_What you have to do_: Look through the data below and return each line where "upper" appears.

■ ■ ■ ■

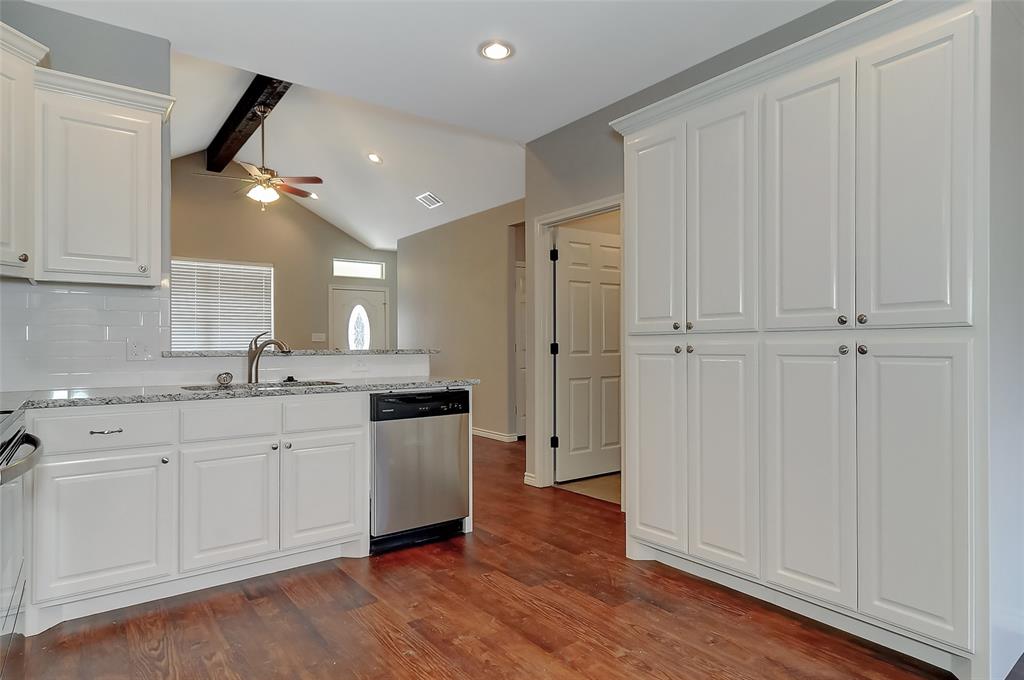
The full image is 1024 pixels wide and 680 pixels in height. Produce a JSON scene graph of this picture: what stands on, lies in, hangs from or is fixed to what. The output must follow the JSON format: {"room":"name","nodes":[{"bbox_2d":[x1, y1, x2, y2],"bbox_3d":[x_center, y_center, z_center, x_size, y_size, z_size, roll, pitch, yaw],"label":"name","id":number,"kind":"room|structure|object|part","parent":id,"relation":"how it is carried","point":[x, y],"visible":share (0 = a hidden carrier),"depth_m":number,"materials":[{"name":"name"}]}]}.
{"room":"kitchen","nodes":[
{"label":"kitchen","id":0,"kind":"room"},
{"bbox_2d":[0,0,171,384],"bbox_3d":[-2.567,-0.268,2.397,1.588,2.870,0.126,0,0,-37],"label":"left wall","id":1,"kind":"structure","parent":0,"point":[115,32],"depth_m":2.65,"materials":[{"name":"grey paint"}]},
{"bbox_2d":[0,21,47,281],"bbox_3d":[-2.290,-0.775,1.998,0.577,1.024,0.643,0,0,-37],"label":"upper cabinet","id":2,"kind":"object","parent":1,"relation":"attached to","point":[1,163],"visible":0.99,"depth_m":2.15,"materials":[{"name":"white paint"}]},
{"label":"knob","id":3,"kind":"part","parent":2,"relation":"part of","materials":[{"name":"metal"}]},
{"bbox_2d":[0,278,169,391],"bbox_3d":[-2.477,-0.038,2.400,1.411,0.547,0.009,0,0,-37],"label":"tile backsplash","id":4,"kind":"structure","parent":1,"relation":"attached to","point":[81,294],"depth_m":2.59,"materials":[{"name":"white tile"}]},
{"bbox_2d":[126,338,152,360],"bbox_3d":[-1.973,0.050,2.710,0.115,0.117,0.013,0,0,-37],"label":"wall outlet","id":5,"kind":"object","parent":4,"relation":"attached to","point":[135,349],"visible":0.99,"depth_m":2.71,"materials":[{"name":"white plastic"}]},
{"bbox_2d":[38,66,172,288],"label":"upper cabinet","id":6,"kind":"object","parent":1,"relation":"attached to","point":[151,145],"visible":0.97,"depth_m":2.32,"materials":[{"name":"white paint"}]},
{"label":"knob","id":7,"kind":"part","parent":6,"relation":"part of","materials":[{"name":"silver metal"}]},
{"bbox_2d":[169,153,396,348],"bbox_3d":[-3.829,-0.805,7.652,4.620,3.893,0.129,0,0,-37],"label":"far wall","id":8,"kind":"structure","parent":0,"point":[337,234],"depth_m":7.73,"materials":[{"name":"beige paint"}]},
{"bbox_2d":[171,258,272,349],"bbox_3d":[-4.272,-0.424,7.456,1.517,1.426,0.096,0,0,-37],"label":"window","id":9,"kind":"structure","parent":8,"relation":"in","point":[185,262],"depth_m":7.46,"materials":[{"name":"white plastic"}]},
{"bbox_2d":[311,332,325,342],"bbox_3d":[-2.981,-0.034,7.891,0.201,0.135,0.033,0,0,-37],"label":"light switch","id":10,"kind":"object","parent":8,"relation":"attached to","point":[317,340],"visible":0.99,"depth_m":7.89,"materials":[{"name":"white plastic"}]},
{"bbox_2d":[332,258,383,279],"bbox_3d":[-2.517,-1.147,8.305,0.864,0.269,0.060,0,0,-37],"label":"transom window","id":11,"kind":"structure","parent":8,"relation":"in","point":[373,274],"depth_m":8.30,"materials":[{"name":"white glass"}]},
{"bbox_2d":[329,286,388,349],"bbox_3d":[-2.498,0.152,8.417,0.937,2.021,0.114,0,0,-37],"label":"front door","id":12,"kind":"structure","parent":8,"relation":"in","point":[375,316],"depth_m":8.42,"materials":[{"name":"white paint"}]},
{"bbox_3d":[-2.583,-0.171,8.627,0.301,0.799,0.156,0,0,-37],"label":"oval glass insert","id":13,"kind":"part","parent":12,"relation":"part of","materials":[{"name":"white glass"}]},
{"bbox_2d":[149,351,434,385],"bbox_3d":[-1.286,0.648,3.303,1.654,1.057,0.318,0,0,-37],"label":"half wall","id":14,"kind":"structure","parent":0,"point":[355,359],"depth_m":3.17,"materials":[{"name":"white paint"}]},
{"bbox_2d":[159,348,437,356],"bbox_3d":[-1.328,0.082,3.394,1.640,0.032,0.440,0,0,-37],"label":"bar ledge","id":15,"kind":"object","parent":14,"relation":"attached to","point":[213,353],"visible":0.7,"depth_m":3.12,"materials":[{"name":"grey stone"}]},
{"bbox_2d":[351,358,368,371],"bbox_3d":[-0.993,0.173,3.333,0.122,0.070,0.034,0,0,-37],"label":"wall outlet","id":16,"kind":"object","parent":14,"relation":"attached to","point":[359,365],"visible":0.99,"depth_m":3.33,"materials":[{"name":"white plastic"}]},
{"bbox_2d":[168,50,525,246],"bbox_3d":[-2.317,-2.191,5.889,5.505,1.072,4.352,0,0,-37],"label":"vaulted ceiling","id":17,"kind":"structure","parent":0,"point":[509,193],"depth_m":6.07,"materials":[{"name":"white paint"}]},
{"bbox_2d":[205,75,289,172],"bbox_3d":[-2.833,-2.510,5.577,0.283,0.292,5.089,0,0,-37],"label":"ceiling beam","id":18,"kind":"structure","parent":17,"relation":"attached to","point":[241,113],"depth_m":5.68,"materials":[{"name":"brown wood"}]},
{"bbox_2d":[194,102,320,209],"bbox_3d":[-2.513,-1.834,5.196,1.201,1.034,1.203,0,0,-37],"label":"ceiling fan","id":19,"kind":"object","parent":18,"relation":"hanging from","point":[267,177],"visible":0.98,"depth_m":5.11,"materials":[{"name":"metal"}]},
{"bbox_2d":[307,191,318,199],"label":"recessed light","id":20,"kind":"object","parent":17,"relation":"in","point":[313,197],"visible":0.81,"depth_m":7.35,"materials":[{"name":"white"}]},
{"bbox_2d":[366,152,382,163],"bbox_3d":[-1.568,-2.072,5.838,0.183,0.059,0.185,0,0,-2],"label":"recessed light","id":21,"kind":"object","parent":17,"relation":"in","point":[373,157],"visible":0.99,"depth_m":5.82,"materials":[{"name":"white"}]},
{"bbox_2d":[415,192,443,208],"bbox_3d":[-1.031,-1.748,6.399,0.243,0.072,0.329,0,0,-37],"label":"ceiling vent","id":22,"kind":"object","parent":17,"relation":"attached to","point":[435,201],"visible":0.99,"depth_m":6.38,"materials":[{"name":"white metal"}]},
{"bbox_2d":[22,0,845,134],"bbox_3d":[-0.024,-1.668,1.429,4.387,0.109,4.622,0,0,-37],"label":"kitchen ceiling","id":23,"kind":"structure","parent":0,"point":[518,42],"depth_m":2.77,"materials":[{"name":"white paint"}]},
{"bbox_2d":[479,39,512,60],"bbox_3d":[-0.089,-1.623,2.872,0.197,0.013,0.198,0,0,-37],"label":"recessed light","id":24,"kind":"object","parent":23,"relation":"in","point":[497,52],"visible":0.99,"depth_m":2.86,"materials":[{"name":"white"}]},
{"bbox_2d":[396,198,523,440],"bbox_3d":[-0.583,-0.218,6.684,0.123,2.833,3.817,0,0,-37],"label":"hallway wall","id":25,"kind":"structure","parent":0,"point":[501,340],"depth_m":6.50,"materials":[{"name":"beige paint"}]},
{"bbox_2d":[472,427,517,442],"bbox_3d":[-0.711,1.148,6.837,0.019,0.089,3.220,0,0,-37],"label":"baseboard","id":26,"kind":"structure","parent":25,"relation":"attached to","point":[483,433],"depth_m":6.15,"materials":[{"name":"white paint"}]},
{"bbox_2d":[515,261,526,439],"bbox_3d":[0.342,0.157,6.381,0.849,2.078,0.094,0,0,-37],"label":"hallway door","id":27,"kind":"structure","parent":25,"relation":"in","point":[520,347],"depth_m":6.24,"materials":[{"name":"white paint"}]},
{"bbox_2d":[6,434,973,679],"bbox_3d":[-0.773,1.196,3.509,6.448,0.064,9.383,0,0,-37],"label":"floor","id":28,"kind":"structure","parent":0,"point":[493,593],"depth_m":2.13,"materials":[{"name":"brown wood"}]},
{"bbox_2d":[0,406,43,677],"bbox_3d":[-1.692,0.644,1.320,0.700,1.044,0.800,0,0,-37],"label":"stove","id":29,"kind":"object","parent":28,"relation":"on","point":[19,421],"visible":0.95,"depth_m":1.54,"materials":[{"name":"silver metal"}]},
{"bbox_3d":[-1.418,0.345,1.499,0.110,0.050,0.551,0,0,-37],"label":"oven handle","id":30,"kind":"part","parent":29,"relation":"part of","materials":[{"name":"metal"}]},
{"bbox_2d":[22,393,354,630],"bbox_3d":[-1.437,0.722,2.603,2.400,0.898,0.655,0,0,-37],"label":"base cabinet","id":31,"kind":"object","parent":28,"relation":"on","point":[67,462],"visible":0.9,"depth_m":2.28,"materials":[{"name":"white paint"}]},
{"bbox_3d":[-1.709,0.799,2.148,0.451,0.552,0.054,0,0,-37],"label":"cabinet door","id":32,"kind":"part","parent":31,"relation":"part of","materials":[{"name":"white paint"}]},
{"bbox_3d":[-1.740,0.393,2.204,0.109,0.014,0.047,0,0,-37],"label":"drawer pull","id":33,"kind":"part","parent":31,"relation":"part of","materials":[{"name":"silver metal"}]},
{"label":"knob","id":34,"kind":"part","parent":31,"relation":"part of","materials":[{"name":"silver metal"}]},
{"bbox_3d":[-1.330,0.802,2.417,0.398,0.556,0.054,0,0,-37],"label":"door","id":35,"kind":"part","parent":31,"relation":"part of","materials":[{"name":"white paint"}]},
{"bbox_2d":[12,376,478,408],"bbox_3d":[-1.435,0.262,2.668,2.532,0.034,0.746,0,0,-37],"label":"countertop","id":36,"kind":"structure","parent":31,"relation":"on","point":[57,401],"depth_m":2.46,"materials":[{"name":"grey stone"}]},
{"bbox_2d":[215,371,233,385],"bbox_3d":[-1.582,0.213,2.819,0.082,0.069,0.070,0,0,-37],"label":"sink strainer","id":37,"kind":"object","parent":36,"relation":"on","point":[223,379],"visible":0.99,"depth_m":2.80,"materials":[{"name":"silver metal"}]},
{"bbox_2d":[185,379,343,391],"bbox_3d":[-1.328,0.350,2.741,0.762,0.191,0.477,0,0,-37],"label":"sink","id":38,"kind":"object","parent":36,"relation":"in","point":[185,387],"visible":0.18,"depth_m":2.88,"materials":[{"name":"silver metal"}]},
{"bbox_2d":[246,332,290,383],"bbox_3d":[-1.405,0.101,2.950,0.290,0.284,0.079,0,0,6],"label":"faucet","id":39,"kind":"object","parent":36,"relation":"on","point":[251,365],"visible":1,"depth_m":2.95,"materials":[{"name":"silver metal"}]},
{"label":"knob","id":40,"kind":"part","parent":31,"relation":"part of","materials":[{"name":"silver metal"}]},
{"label":"knob","id":41,"kind":"part","parent":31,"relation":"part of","materials":[{"name":"silver metal"}]},
{"bbox_3d":[-0.967,0.797,2.654,0.394,0.545,0.053,0,0,-37],"label":"door","id":42,"kind":"part","parent":31,"relation":"part of","materials":[{"name":"white paint"}]},
{"bbox_3d":[-0.970,0.394,2.658,0.410,0.159,0.032,0,0,-37],"label":"drawer","id":43,"kind":"part","parent":31,"relation":"part of","materials":[{"name":"white paint"}]},
{"bbox_2d":[369,388,469,554],"bbox_3d":[-0.671,0.733,3.137,0.593,0.866,0.629,0,0,-37],"label":"dishwasher","id":44,"kind":"object","parent":28,"relation":"on","point":[451,502],"visible":0.81,"depth_m":2.87,"materials":[{"name":"silver metal"}]},
{"bbox_2d":[612,1,995,677],"bbox_3d":[1.261,-0.021,2.382,0.624,2.381,1.709,0,0,-37],"label":"pantry cabinet","id":45,"kind":"object","parent":28,"relation":"on","point":[762,567],"visible":0.98,"depth_m":1.93,"materials":[{"name":"white paint"}]},
{"bbox_3d":[0.697,-0.496,2.625,0.056,1.065,0.350,0,0,-37],"label":"door","id":46,"kind":"part","parent":45,"relation":"part of","materials":[{"name":"white paint"}]},
{"bbox_3d":[0.679,0.542,2.537,0.056,0.982,0.335,0,0,-37],"label":"door","id":47,"kind":"part","parent":45,"relation":"part of","materials":[{"name":"white paint"}]},
{"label":"knob","id":48,"kind":"part","parent":45,"relation":"part of","materials":[{"name":"metal"}]},
{"bbox_3d":[0.794,0.050,2.445,0.033,0.035,0.032,0,0,-37],"label":"knob","id":49,"kind":"part","parent":45,"relation":"part of","materials":[{"name":"metal"}]},
{"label":"knob","id":50,"kind":"part","parent":45,"relation":"part of","materials":[{"name":"silver metal"}]},
{"bbox_3d":[0.826,0.047,2.379,0.032,0.035,0.032,0,0,-37],"label":"knob","id":51,"kind":"part","parent":45,"relation":"part of","materials":[{"name":"metal"}]},
{"bbox_3d":[0.918,-0.487,2.311,0.059,1.070,0.352,0,0,-37],"label":"door","id":52,"kind":"part","parent":45,"relation":"part of","materials":[{"name":"white paint"}]},
{"bbox_3d":[0.909,0.544,2.253,0.073,0.983,0.316,0,0,-37],"label":"door","id":53,"kind":"part","parent":45,"relation":"part of","materials":[{"name":"white paint"}]},
{"bbox_3d":[1.161,-0.491,2.054,0.056,1.061,0.344,0,0,-37],"label":"door","id":54,"kind":"part","parent":45,"relation":"part of","materials":[{"name":"white paint"}]},
{"bbox_3d":[1.134,0.549,2.001,0.067,0.989,0.333,0,0,-37],"label":"door","id":55,"kind":"part","parent":45,"relation":"part of","materials":[{"name":"white paint"}]},
{"bbox_3d":[1.220,-0.071,1.898,0.032,0.034,0.032,0,0,-37],"label":"knob","id":56,"kind":"part","parent":45,"relation":"part of","materials":[{"name":"metal"}]},
{"bbox_3d":[1.251,0.039,1.938,0.033,0.037,0.032,0,0,-37],"label":"knob","id":57,"kind":"part","parent":45,"relation":"part of","materials":[{"name":"silver metal"}]},
{"bbox_3d":[1.299,0.038,1.905,0.032,0.038,0.032,0,0,-37],"label":"knob","id":58,"kind":"part","parent":45,"relation":"part of","materials":[{"name":"silver metal"}]},
{"bbox_3d":[1.267,-0.073,1.860,0.031,0.034,0.031,0,0,-37],"label":"knob","id":59,"kind":"part","parent":45,"relation":"part of","materials":[{"name":"metal"}]},
{"bbox_3d":[1.360,0.527,1.753,0.056,1.006,0.282,0,0,-37],"label":"door","id":60,"kind":"part","parent":45,"relation":"part of","materials":[{"name":"white paint"}]},
{"bbox_3d":[1.390,-0.504,1.816,0.051,1.085,0.333,0,0,-37],"label":"door","id":61,"kind":"part","parent":45,"relation":"part of","materials":[{"name":"white paint"}]},
{"bbox_2d":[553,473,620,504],"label":"tile floor","id":62,"kind":"structure","parent":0,"point":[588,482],"depth_m":4.13,"materials":[{"name":"beige"}]},
{"bbox_2d":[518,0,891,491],"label":"right wall","id":63,"kind":"structure","parent":0,"point":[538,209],"depth_m":3.64,"materials":[{"name":"grey paint"}]},
{"bbox_2d":[524,472,537,486],"bbox_3d":[0.164,1.127,4.128,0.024,0.088,0.135,0,0,-37],"label":"baseboard","id":64,"kind":"structure","parent":63,"relation":"attached to","point":[532,478],"depth_m":4.12,"materials":[{"name":"white paint"}]},
{"bbox_2d":[532,194,624,498],"bbox_3d":[0.544,0.108,3.833,0.157,2.134,0.966,0,0,-37],"label":"door frame","id":65,"kind":"structure","parent":63,"relation":"attached to","point":[586,209],"depth_m":4.10,"materials":[{"name":"white paint"}]},
{"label":"hinge","id":66,"kind":"part","parent":65,"relation":"part of","materials":[{"name":"black metal"}]},
{"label":"hinge","id":67,"kind":"part","parent":65,"relation":"part of","materials":[{"name":"black metal"}]},
{"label":"hinge","id":68,"kind":"part","parent":65,"relation":"part of","materials":[{"name":"black metal"}]},
{"bbox_2d":[553,224,621,483],"bbox_3d":[0.713,0.128,4.350,0.792,2.054,0.142,0,0,-37],"label":"interior door","id":69,"kind":"structure","parent":65,"relation":"attached to","point":[564,238],"depth_m":4.29,"materials":[{"name":"white paint"}]},
{"bbox_2d":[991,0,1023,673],"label":"wall","id":70,"kind":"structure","parent":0,"point":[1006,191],"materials":[{"name":"grey paint"}]}
]}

■ ■ ■ ■

_Response to this exercise_:
{"bbox_2d":[0,21,47,281],"bbox_3d":[-2.290,-0.775,1.998,0.577,1.024,0.643,0,0,-37],"label":"upper cabinet","id":2,"kind":"object","parent":1,"relation":"attached to","point":[1,163],"visible":0.99,"depth_m":2.15,"materials":[{"name":"white paint"}]},
{"bbox_2d":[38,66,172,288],"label":"upper cabinet","id":6,"kind":"object","parent":1,"relation":"attached to","point":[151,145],"visible":0.97,"depth_m":2.32,"materials":[{"name":"white paint"}]},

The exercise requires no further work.